I’d never thought I’d be building up expertise in photo scanning and bash scripting, but here I am…

So I, like many people of my age have decades of family photos stored in photo albums and the like. Last year, I bought a new flat bed scanner for my wife to help us get this huge family collection digitized. I also spent hours with my mother (she’s 87 now) during the Christmas holidays in an assembly line kind of workflow.

My wife took all the photos out of the album and put them in a pile. I took four of them and laid them out on the bed – one photo in each corner exactly the same way. Then I set the scanner software at 600 DPI and full bed scan. It would do it’s thing depositing a new *.jpg into the folder on my desktop. We did this for hours, but never spent the time to snip the four master sheet scan into the original four photos.

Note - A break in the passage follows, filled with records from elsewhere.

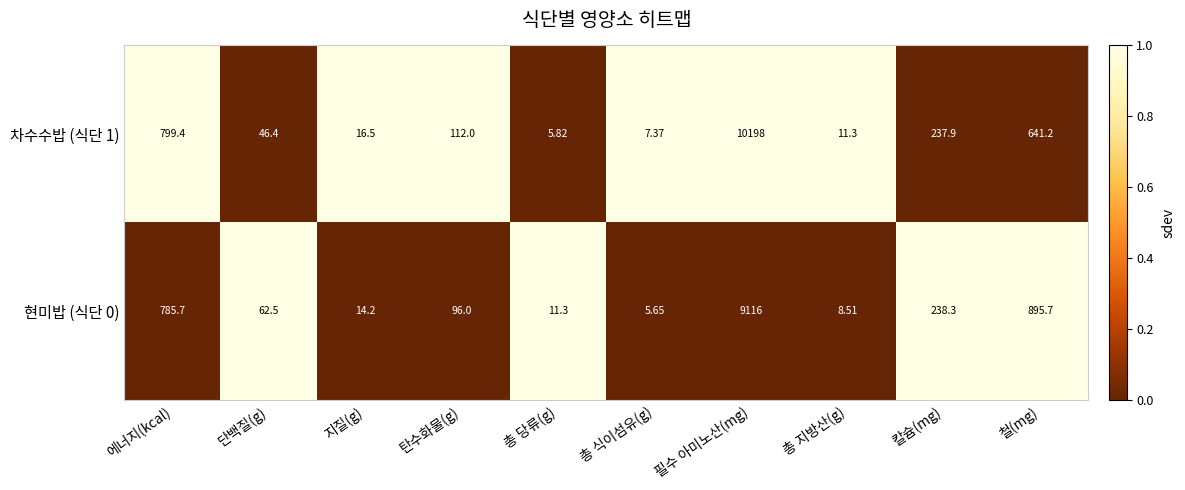

At which category is the sum across all series the highest?

필수 아미노산(mg)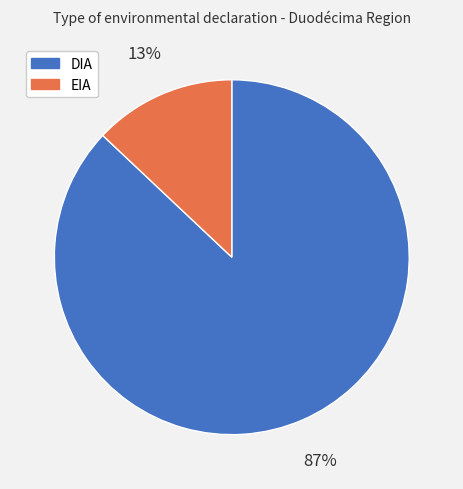

What is the ratio of the value at EIA to the value at DIA?

0.1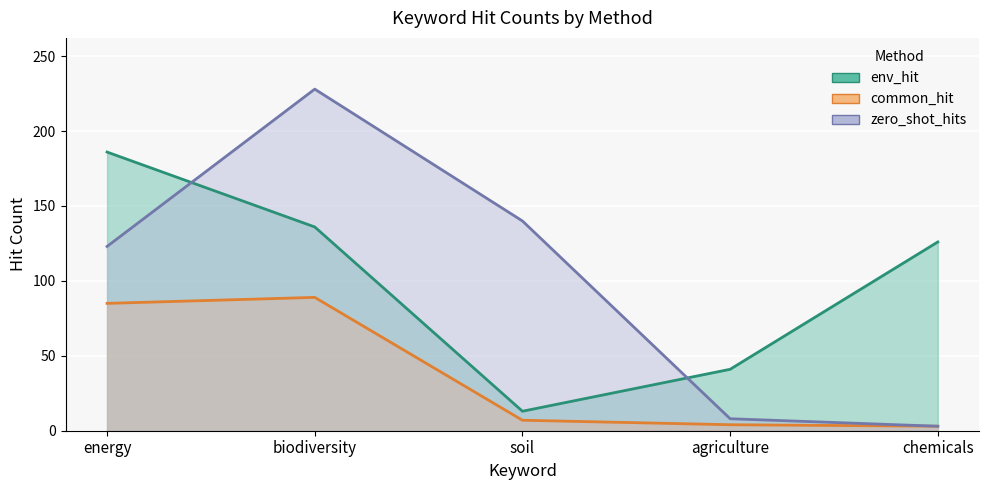

What is the difference between the highest and lowest values at soil?

133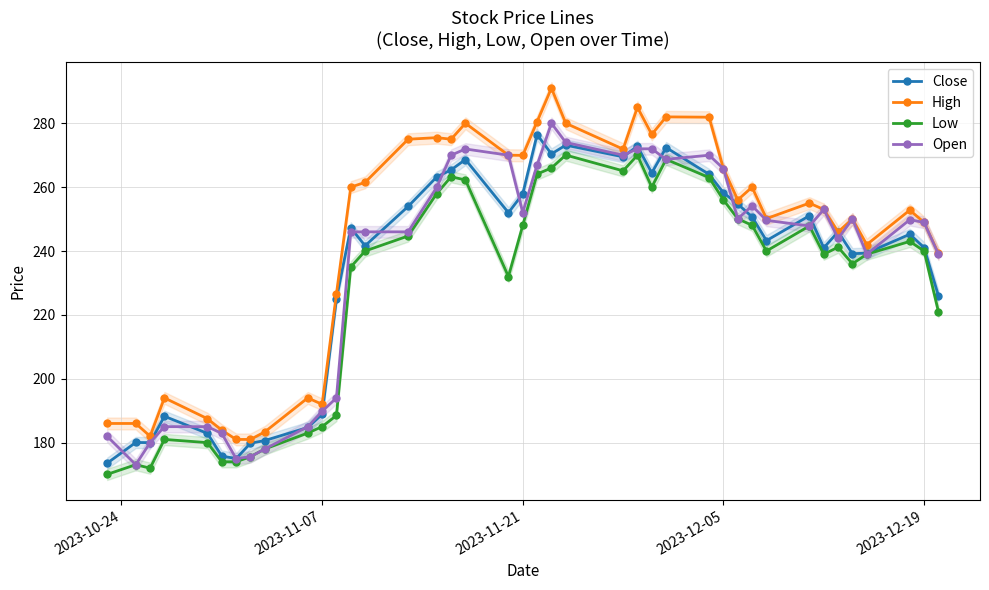

What are all the series names shown in the legend?

Close, High, Low, Open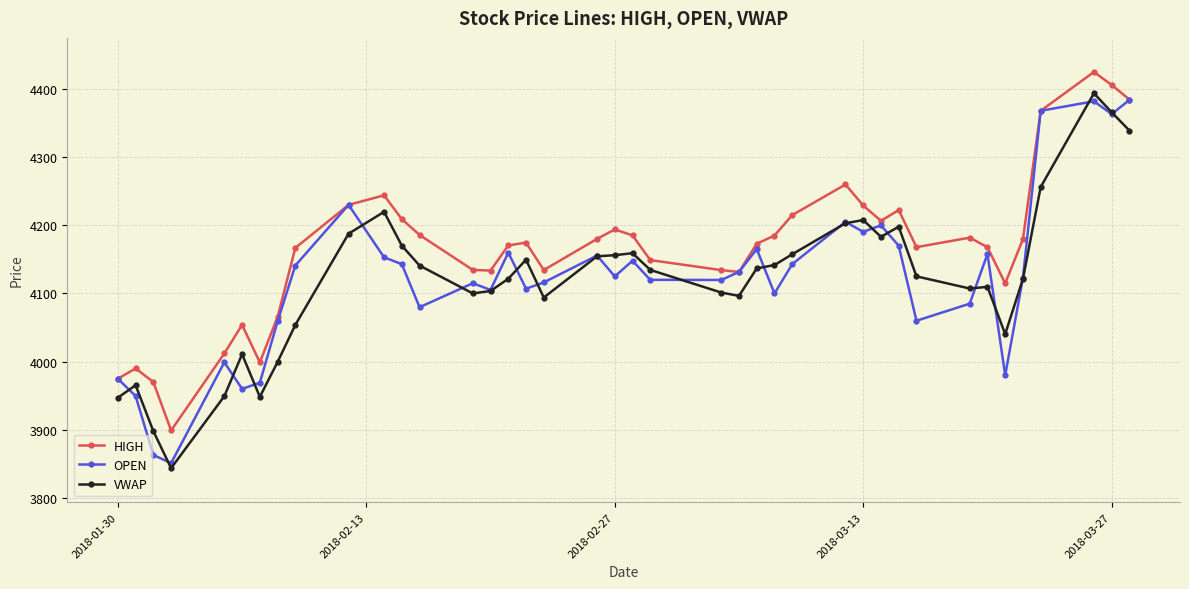

What is the value of the OPEN point at the 37th from the left?

4368.0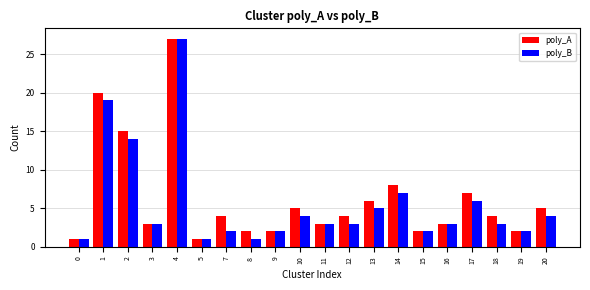

Count the number of data series in this chart.

2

Well, now I have used ImageMagick (brew install imagemagick) for Mac as a command line service. My scripting skills have been greatly enhanced while working at Staples where I’ve implemented a number of scripts for Continuous Integration and Continuous Deployment of our iOS products. So, today, I wrote a script to carve out the four images, so 75 contact sheet-like panels were processed in 11 minutes into 300 individual photos, 3″x4.54″ and at 300 dpi.

Here’s the juicy part of the script:
picFiles=(*.jpg)
for f in "${picFiles[@]}"; do
echo "$f"
b=${f%.*}
convert $f -density 300 -units PixelsPerInch -crop 2324x3516+5+5 -resize 900x1362 $b-1".png"
convert $f -density 300 -units PixelsPerInch -crop 2324x3516+2818+0 -resize 900x1362 $b-2".png"
convert $f -density 300 -units PixelsPerInch -crop 2324x3516+0+3600 -resize 900x1362 $b-3".png"
convert $f -density 300 -units PixelsPerInch -crop 2324x3516+2818+3600 -resize 900x1362 $b-4".png"
done

Then, I reviewed each photo and flipped them accordingly.

My plan is to collect all my photos into a giant DVD library so my kids can each have a set. Who knows, maybe for Christmas 2018?